Texte extrait:
Ce livre est un hymne à la parole, à l’ambiguïté de l’écoute, à la vérité qui aveugle. Référence faite à Œdipe bien naturellement, mais aussi à la célèbre lettre volée de Poe, recevant de Lacan ses lettres de noblesse. Roman sur la vérité, sur la parole pleine, qui se révèle à nous à travers la question posée par la longue traversée solitaire de Samuel Rosen : la vérité est-elle si dure à regarder en face ? Plus profondément encore, n’est-il pas impossible de dire la vérité, et toute la vérité ?
Il est bien sûr frappant de voir que l’auteur de ce roman truculent, se demande si la psychanalyse peut nous rendre au sens de notre vie, et si même, c’est nécessaire. L’oreille de Lacan, celui qui prête l’oreille au symptôme, au saint homme, dans un jeu de miroir, miroir du je, entre le narrateur et Samuel Rosen, dont on doutera de l’existence jusqu’à la fin du texte, moment où il reçoit, grâce à un rêve mettant en scène Lacan lui-même, la grande révélation de son mal à vivre. Ou bien le mal à vivre du narrateur, témoin muet de cette existence dont le sens s’égare. Et l’oreille de Lacan de rejoindre le silence intérieur de chacun.
Patrice Trigano, avec César (début 1990)
Patrice Trigano, L’oreille de Lacan, Les éditions de la différence, 2016.

Consigne écrite 1: Dans le texte extrait, recopiez sans rien changer le passage qui va de « Il est bien » jusqu’à « César (début 1990) ».
Consigne écrite 2: Relevez tous les noms de personnes et de personnages mentionnés dans le texte extrait.

Entrées du jeu de données:
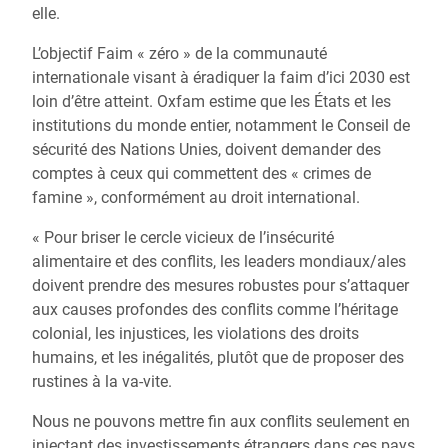
elle.
L’objectif Faim « zéro » de la communauté
internationale visant à éradiquer la faim d’ici 2030 est
loin d’être atteint. Oxfam estime que les États et les
institutions du monde entier, notamment le Conseil de
sécurité des Nations Unies, doivent demander des
comptes à ceux qui commettent des « crimes de
famine », conformément au droit international.
« Pour briser le cercle vicieux de l’insécurité
alimentaire et des conflits, les leaders mondiaux/ales
doivent prendre des mesures robustes pour s’attaquer
aux causes profondes des conflits comme l’héritage
colonial, les injustices, les violations des droits
humains, et les inégalités, plutôt que de proposer des
rustines à la va-vite.
Nous ne pouvons mettre fin aux conflits seulement en
injectant des investissements étrangers dans ces pays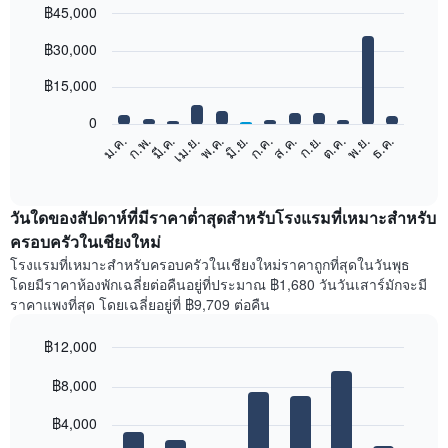
฿45,000
ช่วง
3
Bar
Chart
฿30,000
วัน
graphic.
chart
with
ที่
12
฿15,000
ผ่าน
bars.
มา
0
ที่
แผนภูมิ
ก.พ.
พ.ค.
ส.ค.
พ.ย.
มี.ค.
มิ.ย.
ก.ย.
ธ.ค.
เม.ย.
ก.ค.
ต.ค.
ม.ค.
รวม
ต่อ
End
กัน
of
ไป
ตาม
interactive
นี้
chart
การ
แสดง
วันใดของสัปดาห์ที่มีราคาต่ำสุดสำหรับโรงแรมที่เหมาะสำหรับ
จัด
ราคา
ครอบครัวในเชียงใหม่
อันดับ
เฉลี่ย
ดาว
โรงแรมที่เหมาะสำหรับครอบครัวในเชียงใหม่ราคาถูกที่สุดในวันพุธ
ของ
แผนภูมิ
โดยมีราคาห้องพักเฉลี่ยต่อคืนอยู่ที่ประมาณ ฿1,680 วันวันเสาร์มักจะมี
ห้อง
มี
ราคาแพงที่สุด โดยเฉลี่ยอยู่ที่ ฿9,709 ต่อคืน
พัก
แกน
ใน
X
฿12,000
แต่ละ
1
เดือน
Bar
Chart
แกน
graphic.
฿8,000
แผนภูมิ
chart
แสดง
with
มี
หมวด
7
฿4,000
แกน
หมู่
bars.
X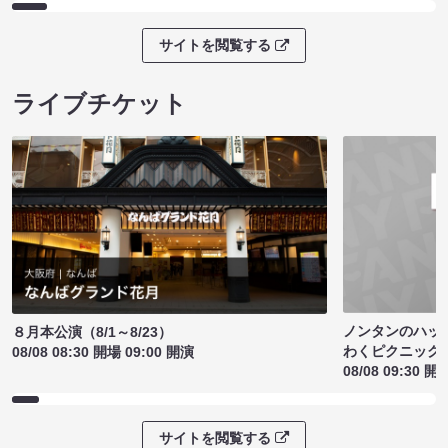
サイトを閲覧する
ライブチケット
ノンタンのハッ
８月本公演（8/1～8/23）
わくピクニック
08/08 08:30 開場 09:00 開演
08/08 09:30 開
サイトを閲覧する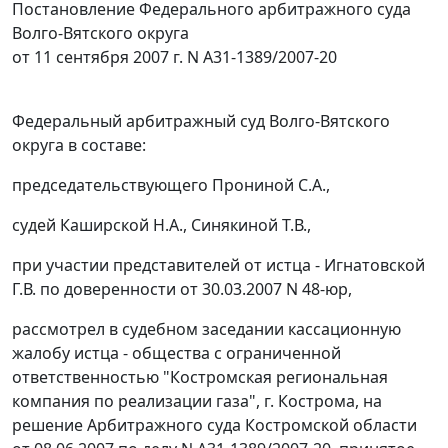
Постановление Федерального арбитражного суда
Волго-Вятского округа
от 11 сентября 2007 г. N А31-1389/2007-20
Федеральный арбитражный суд Волго-Вятского
округа в составе:
председательствующего Прониной С.А.,
судей Каширской Н.А., Синякиной Т.В.,
при участии представителей от истца - Игнатовской
Г.В. по доверенности от 30.03.2007 N 48-юр,
рассмотрел в судебном заседании кассационную
жалобу истца - общества с ограниченной
ответственностью "Костромская региональная
компания по реализации газа", г. Кострома, на
решение Арбитражного суда Костромской области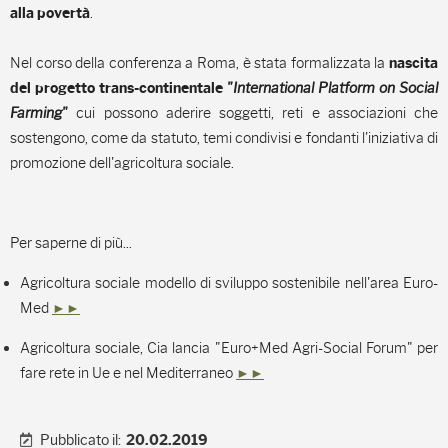
.
alla povertà
Nel corso della conferenza a Roma, è stata formalizzata la
nascita
"International Platform on Social
del progetto trans-continentale
Farming"
cui possono aderire soggetti, reti e associazioni che
sostengono, come da statuto, temi condivisi e fondanti l'iniziativa di
promozione dell'agricoltura sociale.
Per saperne di più...
Agricoltura sociale modello di sviluppo sostenibile nell'area Euro-
Med
►►
Agricoltura sociale, Cia lancia "Euro+Med Agri-Social Forum" per
fare rete in Ue e nel Mediterraneo
►►
Pubblicato il:
20.02.2019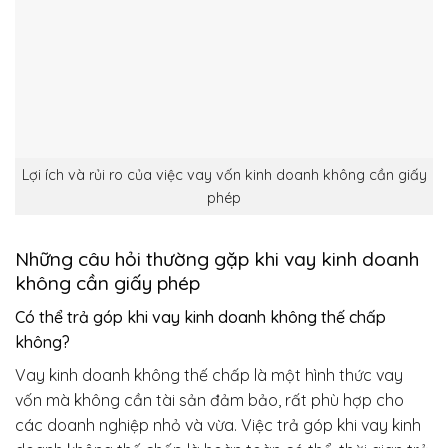
Lợi ích và rủi ro của việc vay vốn kinh doanh không cần giấy
phép
Những câu hỏi thường gặp khi vay kinh doanh
không cần giấy phép
Có thể trả góp khi vay kinh doanh không thế chấp
không?
Vay kinh doanh không thế chấp là một hình thức vay
vốn mà không cần tài sản đảm bảo, rất phù hợp cho
các doanh nghiệp nhỏ và vừa. Việc trả góp khi vay kinh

Zone de réponse 1:
Il est bien sûr frappant de voir que l’auteur de ce roman truculent, se demande si la psychanalyse peut nous rendre au sens de notre vie, et si même, c’est nécessaire. L’oreille de Lacan, celui qui prête l’oreille au symptôme, au saint homme, dans un jeu de miroir, miroir du je, entre le narrateur et Samuel Rosen, dont on doutera de l’existence jusqu’à la fin du texte, moment où il reçoit, grâce à un rêve mettant en scène Lacan lui-même, la grande révélation de son mal à vivre. Ou bien le mal à vivre du narrateur, témoin muet de cette existence dont le sens s’égare. Et l’oreille de Lacan de rejoindre le silence intérieur de chacun.
Patrice Trigano, avec César (début 1990)

Zone de réponse 2:
- Œdipe
- Poe
- Lacan
- Samuel Rosen
- Patrice Trigano
- César